This case out of Florida offers a tantalizing hint of what may be to come. The appellate case itself is almost meaningless, but what the trial court did is promising.
The trial court overturned Florida’s Putative Father Registry as violating the father’s rights to due process of law and his right to privacy. For those of you who don’t slavishly read every word of GlennSacks.com (are there such people?), putative father registries are handy-dandy devices whereby states get around single fathers’ parental rights in adoption cases. The laws of the 29 or so states with PFRs require single fathers to inform the state just in case a woman with whom they have intercourse becomes pregnant, carries the child to term and places it for adoption. In that event, the court handling the adoption will check with the state’s PFR to see if the dad has registered. If he hasn’t, then the adoption can proceed without notice to him.
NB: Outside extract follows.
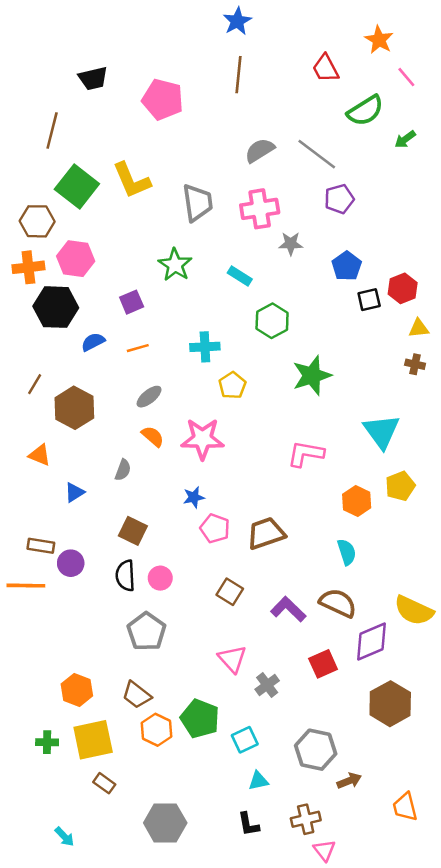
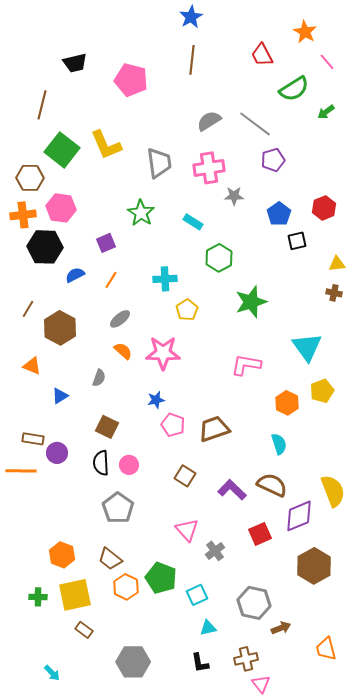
red hexagon: (403, 288) -> (324, 208), moved
orange line: (138, 348) -> (111, 280), turned -42
yellow semicircle: (414, 610) -> (333, 491), turned -136

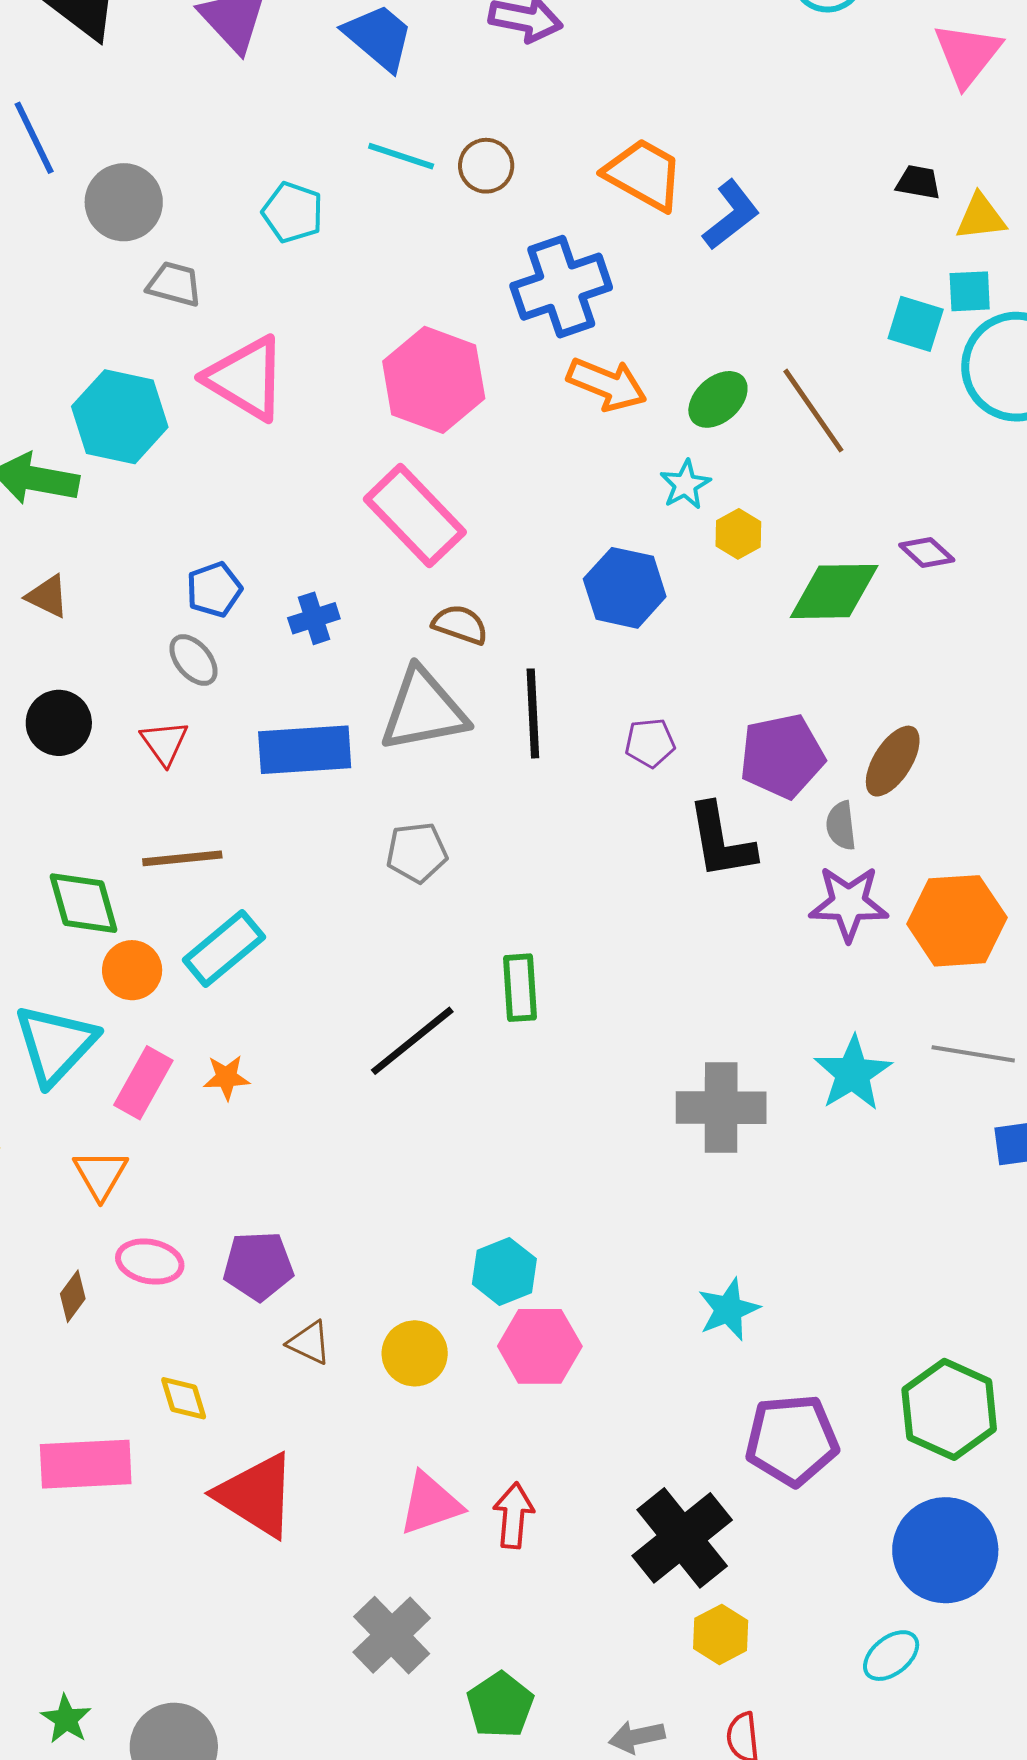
Now, in most states, PFRs are closely guarded secrets. Few states do anything to publicize them with the result that very few fathers sign up. Last year I linked to a great article by a young paralegal student in Ohio who’d heard about the state’s PFR in class. His adventures in attempting to locate the PFR and find out how to register made for both amusing and enraging reading.
So, with dads out of the loop, adoptions are easier to finalize. One of the major problems with the whole concept is that good qualified dads are tossed aside along with all the others. That means that, by bypassing those good dads, states are forcing adoption on children who don’t need it. In the process, they’re denying adoptive parents to those children in foster care and orphanages who desperately do need parents. Thus do PFRs accomplish the opposite of what they’re meant to.
I’ve read countless cases in which PFRs were used to deny their children to highly qualified and motivated dads. Often enough, it’s because the mother refused to tell him about his child, and the case linked to is no exception. In it the mother and the father had a brief fling while she was involved with another man. When she turned up pregnant, she told the long-term boyfriend the child was his. The “fling” was in the Navy, had shipped out and knew nothing of the pregnancy.
Although the judges writing the opinion are far too tactful to mention such tawdry matters, I suspect what happened was that, once the child was born, the man who thought he was the dad said something like “that kid doesn’t look like me,” and out spilled the beans. In any case, they did genetic testing and sure enough, the child was the Naval petty officer’s. Shortly thereafter, he and mom got married.
And it was that marriage that stopped the adoption that the mother and the other man had started. Likewise, it was that marriage that allowed the appellate court to avoid addressing the constitutional arguments the trial court had made.
the trial court ruled that [the Putative Father Registry statute] could not be applied constitutionally in [the biological father’s] case, opining that “to find that [the father] had given up all rights to his child under these circumstances would be a violation of his due process and privacy rights.” In reaching this conclusion, the trial court reasoned that the “right to have a relationship with one’s own child is too important a legal right to forfeit” based on a statutory presumption that unmarried men who engage in sexual relations are on notice of the obligation to file a claim of paternity with the Registry in order to protect their paternal rights.
Many of us have been arguing the same things for years. It’s only a trial court and it’s only in one state, so by itself the case doesn’t mean much. But there are far more out-of-wedlock pregnancies now than when the first PFR passed constitutional muster back in 1979. That, together with the fact that PFRs make a mockery of the concept of due process of law, just might get courts to rethink their past acceptance of statutory schemes that deny fathers their rights and deny parents to children who need them.